* [Your objective]:
Pull out every line below that contains the word "Service".

* [Input]:
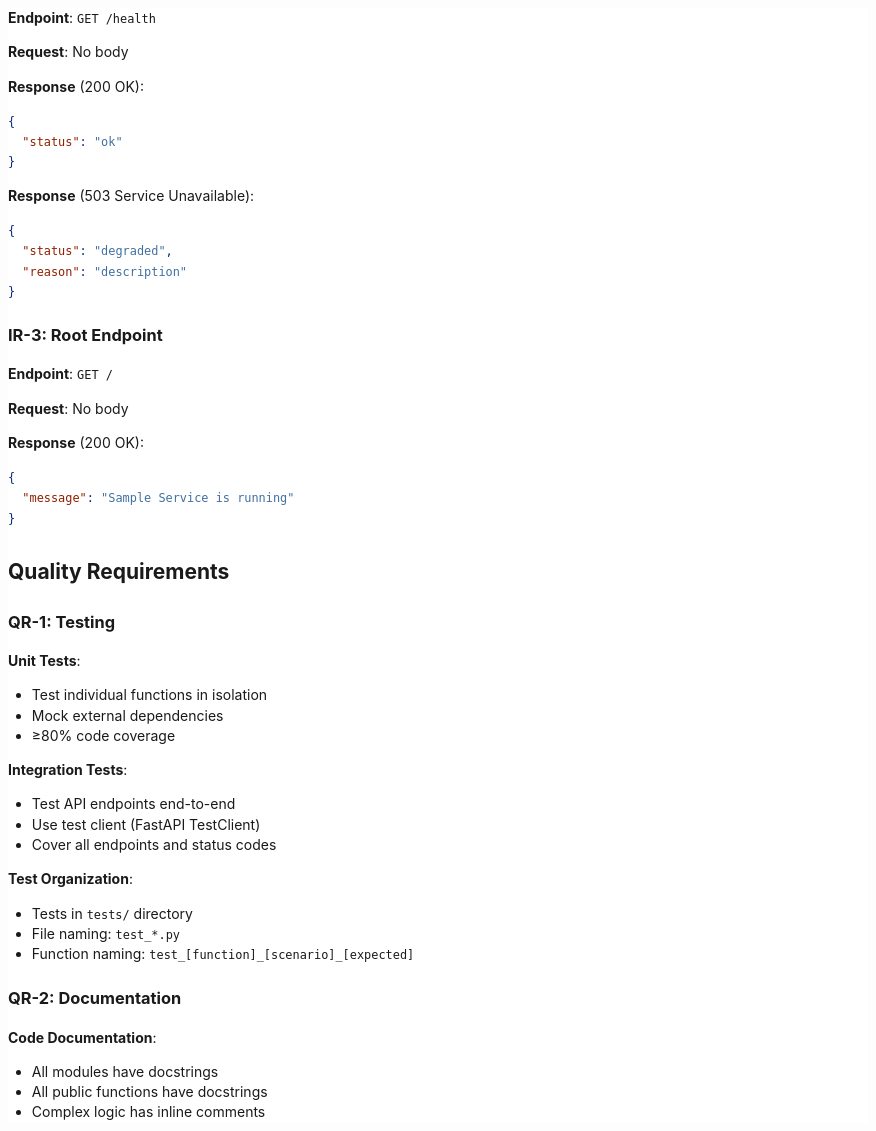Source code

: **Endpoint**: `GET /health`

**Request**: No body

**Response** (200 OK):
```json
{
  "status": "ok"
}
```

**Response** (503 Service Unavailable):
```json
{
  "status": "degraded",
  "reason": "description"
}
```

### IR-3: Root Endpoint

**Endpoint**: `GET /`

**Request**: No body

**Response** (200 OK):
```json
{
  "message": "Sample Service is running"
}
```

## Quality Requirements

### QR-1: Testing

**Unit Tests**:
- Test individual functions in isolation
- Mock external dependencies
- ≥80% code coverage

**Integration Tests**:
- Test API endpoints end-to-end
- Use test client (FastAPI TestClient)
- Cover all endpoints and status codes

**Test Organization**:
- Tests in `tests/` directory
- File naming: `test_*.py`
- Function naming: `test_[function]_[scenario]_[expected]`

### QR-2: Documentation

**Code Documentation**:
- All modules have docstrings
- All public functions have docstrings
- Complex logic has inline comments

* [Answer section]:
**Response** (503 Service Unavailable):
  "message": "Sample Service is running"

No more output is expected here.